I imagine there is a bijective mapping from B1 to B2. I also suppose B2 is a Vitali set.
Thank you!
 A: Nothing changes between $B_1$ and $B_2$ really. The statement of Banach-Tarski is (in the formulation I learnt from Stan Wagon's book The Banach-Tarski paradox): let $A,B$ be two bounded subsets of $\Bbb R^3$ both with non-empty interior. Then $A$ and $B$ are equi-decomposable ($A = \bigcup_{I=1}^n A_i$ and $B = \bigcup_{i=1}^n B_i$ where $n \in \Bbb N$ and for each $i$ we have a linear map $g_i \in SO_3$ (a rotation even) so that $g_i[A_i]=B_i$).
So your question is about when we take two balls of different volumes, but the volumes have nothing to do with a measure per se; the old Greeks already knew the formula for computing the volume of a sphere from its radius, $\frac{4}{3}\pi r^3$. But the above theorem allows us to have one sphere $B_1$, and cut it up in finitely many pieces using AC (so very non-constructively) and transform (rotate etc) those pieces and take the union of the transformed ones and get another sphere with larger radius(or smaller radius, if you like; or build two disjoint spheres or a cube etc.)

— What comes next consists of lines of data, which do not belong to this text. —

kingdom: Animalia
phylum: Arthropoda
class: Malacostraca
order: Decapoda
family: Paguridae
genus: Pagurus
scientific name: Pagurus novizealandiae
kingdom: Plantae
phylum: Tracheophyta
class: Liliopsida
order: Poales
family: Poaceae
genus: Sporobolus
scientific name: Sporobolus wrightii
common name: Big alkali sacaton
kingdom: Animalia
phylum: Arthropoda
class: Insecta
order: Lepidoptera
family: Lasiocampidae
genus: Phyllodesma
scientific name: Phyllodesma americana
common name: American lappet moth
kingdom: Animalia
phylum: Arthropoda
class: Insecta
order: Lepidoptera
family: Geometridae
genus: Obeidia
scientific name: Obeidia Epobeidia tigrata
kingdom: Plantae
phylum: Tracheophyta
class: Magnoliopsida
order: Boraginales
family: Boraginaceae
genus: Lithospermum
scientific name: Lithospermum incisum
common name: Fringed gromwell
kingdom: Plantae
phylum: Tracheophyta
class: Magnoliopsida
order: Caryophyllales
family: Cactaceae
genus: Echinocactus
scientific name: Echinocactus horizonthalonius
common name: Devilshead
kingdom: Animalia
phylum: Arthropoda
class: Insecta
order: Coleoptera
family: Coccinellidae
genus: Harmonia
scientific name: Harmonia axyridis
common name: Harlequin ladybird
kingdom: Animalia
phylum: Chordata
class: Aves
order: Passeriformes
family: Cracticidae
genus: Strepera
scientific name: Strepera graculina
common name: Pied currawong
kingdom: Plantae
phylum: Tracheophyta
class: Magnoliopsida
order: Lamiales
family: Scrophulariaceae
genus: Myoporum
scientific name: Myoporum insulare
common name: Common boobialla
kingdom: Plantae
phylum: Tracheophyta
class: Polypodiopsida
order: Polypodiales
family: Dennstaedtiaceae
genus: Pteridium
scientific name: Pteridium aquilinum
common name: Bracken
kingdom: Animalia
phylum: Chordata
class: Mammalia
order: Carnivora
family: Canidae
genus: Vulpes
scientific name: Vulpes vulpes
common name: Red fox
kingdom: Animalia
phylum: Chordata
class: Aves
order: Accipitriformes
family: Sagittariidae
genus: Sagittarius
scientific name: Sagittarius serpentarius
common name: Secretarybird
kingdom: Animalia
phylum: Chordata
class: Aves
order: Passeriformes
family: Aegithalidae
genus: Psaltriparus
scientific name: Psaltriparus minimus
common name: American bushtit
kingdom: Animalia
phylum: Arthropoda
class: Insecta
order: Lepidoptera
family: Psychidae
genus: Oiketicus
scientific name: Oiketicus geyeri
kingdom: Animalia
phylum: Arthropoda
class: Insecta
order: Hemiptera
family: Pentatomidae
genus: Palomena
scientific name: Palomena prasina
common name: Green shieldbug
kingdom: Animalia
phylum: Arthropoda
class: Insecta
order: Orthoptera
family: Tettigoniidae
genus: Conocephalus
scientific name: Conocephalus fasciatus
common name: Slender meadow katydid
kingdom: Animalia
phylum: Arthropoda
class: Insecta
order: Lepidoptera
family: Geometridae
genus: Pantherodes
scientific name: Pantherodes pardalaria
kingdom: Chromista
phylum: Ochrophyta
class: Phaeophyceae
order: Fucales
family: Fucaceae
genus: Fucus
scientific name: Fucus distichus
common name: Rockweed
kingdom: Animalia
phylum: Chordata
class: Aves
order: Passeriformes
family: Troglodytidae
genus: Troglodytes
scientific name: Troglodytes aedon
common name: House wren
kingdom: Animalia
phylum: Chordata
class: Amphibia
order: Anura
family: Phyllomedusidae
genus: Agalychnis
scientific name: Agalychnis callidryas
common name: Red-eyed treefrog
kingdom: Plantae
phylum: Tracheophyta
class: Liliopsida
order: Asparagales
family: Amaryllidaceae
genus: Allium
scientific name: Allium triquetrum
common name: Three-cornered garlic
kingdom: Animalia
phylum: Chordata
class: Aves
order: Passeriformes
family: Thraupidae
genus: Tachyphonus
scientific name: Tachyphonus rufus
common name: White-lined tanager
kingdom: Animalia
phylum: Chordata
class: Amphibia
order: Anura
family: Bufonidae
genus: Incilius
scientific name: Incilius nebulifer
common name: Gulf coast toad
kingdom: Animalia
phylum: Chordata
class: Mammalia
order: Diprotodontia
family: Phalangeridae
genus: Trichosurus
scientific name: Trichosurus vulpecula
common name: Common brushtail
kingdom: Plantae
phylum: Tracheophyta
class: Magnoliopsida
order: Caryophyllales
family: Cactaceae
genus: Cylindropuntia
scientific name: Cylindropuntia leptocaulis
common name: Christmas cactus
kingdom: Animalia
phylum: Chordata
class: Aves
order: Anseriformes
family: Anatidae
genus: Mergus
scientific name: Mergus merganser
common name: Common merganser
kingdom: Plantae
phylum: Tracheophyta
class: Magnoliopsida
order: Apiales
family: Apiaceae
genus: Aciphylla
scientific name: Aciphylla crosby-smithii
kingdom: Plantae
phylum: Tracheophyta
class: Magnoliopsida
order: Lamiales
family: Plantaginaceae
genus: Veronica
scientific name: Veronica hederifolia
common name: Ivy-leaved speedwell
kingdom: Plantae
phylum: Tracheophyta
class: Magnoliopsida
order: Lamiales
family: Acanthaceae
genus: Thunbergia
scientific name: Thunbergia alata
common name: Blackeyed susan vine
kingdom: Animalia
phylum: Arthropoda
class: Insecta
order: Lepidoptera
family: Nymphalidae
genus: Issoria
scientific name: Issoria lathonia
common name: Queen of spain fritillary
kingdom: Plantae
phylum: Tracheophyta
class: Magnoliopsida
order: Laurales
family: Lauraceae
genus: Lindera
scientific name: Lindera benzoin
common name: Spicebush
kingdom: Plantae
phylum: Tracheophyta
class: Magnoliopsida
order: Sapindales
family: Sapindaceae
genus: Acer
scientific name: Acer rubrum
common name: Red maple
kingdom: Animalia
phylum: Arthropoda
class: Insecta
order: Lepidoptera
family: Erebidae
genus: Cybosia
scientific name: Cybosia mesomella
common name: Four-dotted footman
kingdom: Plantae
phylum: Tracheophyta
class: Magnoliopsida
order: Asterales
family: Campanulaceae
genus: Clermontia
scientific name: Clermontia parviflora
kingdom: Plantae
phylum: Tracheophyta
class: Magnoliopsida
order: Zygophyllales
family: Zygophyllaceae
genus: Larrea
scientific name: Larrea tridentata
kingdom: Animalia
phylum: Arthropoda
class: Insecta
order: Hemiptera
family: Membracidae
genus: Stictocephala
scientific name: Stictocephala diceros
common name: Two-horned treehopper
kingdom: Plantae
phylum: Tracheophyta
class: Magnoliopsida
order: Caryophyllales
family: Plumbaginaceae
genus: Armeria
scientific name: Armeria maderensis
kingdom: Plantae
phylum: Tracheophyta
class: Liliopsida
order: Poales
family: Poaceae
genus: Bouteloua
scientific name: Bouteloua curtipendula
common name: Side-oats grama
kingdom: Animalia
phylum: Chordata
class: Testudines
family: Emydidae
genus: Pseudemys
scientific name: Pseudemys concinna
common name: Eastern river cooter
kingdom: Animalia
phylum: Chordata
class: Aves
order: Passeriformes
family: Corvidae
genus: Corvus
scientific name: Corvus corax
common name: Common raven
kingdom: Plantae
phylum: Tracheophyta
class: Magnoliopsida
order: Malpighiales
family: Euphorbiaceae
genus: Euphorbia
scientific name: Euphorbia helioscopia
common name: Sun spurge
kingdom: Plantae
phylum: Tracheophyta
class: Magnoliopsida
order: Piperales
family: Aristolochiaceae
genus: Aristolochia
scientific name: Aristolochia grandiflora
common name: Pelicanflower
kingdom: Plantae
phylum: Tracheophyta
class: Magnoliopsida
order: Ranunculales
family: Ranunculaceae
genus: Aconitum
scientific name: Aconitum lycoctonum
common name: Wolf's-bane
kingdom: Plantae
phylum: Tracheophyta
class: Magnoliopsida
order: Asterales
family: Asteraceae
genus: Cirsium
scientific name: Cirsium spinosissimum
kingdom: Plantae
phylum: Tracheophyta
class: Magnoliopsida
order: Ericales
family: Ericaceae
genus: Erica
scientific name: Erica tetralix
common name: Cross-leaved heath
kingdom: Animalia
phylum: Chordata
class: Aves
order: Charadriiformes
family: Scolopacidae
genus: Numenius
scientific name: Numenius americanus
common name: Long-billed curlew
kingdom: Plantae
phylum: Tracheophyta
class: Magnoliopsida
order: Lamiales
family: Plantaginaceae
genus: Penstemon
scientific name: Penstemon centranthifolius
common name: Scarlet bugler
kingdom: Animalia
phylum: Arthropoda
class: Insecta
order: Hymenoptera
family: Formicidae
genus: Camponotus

It's the pieces that are strange, not the end results. Your $B_1$ and $B_2$ are just homeomorphic and topologically indistinguishable. Banach showed in essence that the group of 3d-rotations is "weird" (or as Wagon calls it "paradoxical"). The relation with measures is that is shows that under AC there can be no finitely additive measure on $\Bbb R^3$ that measures all subsets and is rotation invariant while having the volume of a sphere have the known value. So it's not a paradox in that sense, it's just counterintuitive. Read Wagon's book to really understand Banach-Tarski, it's very good IMO.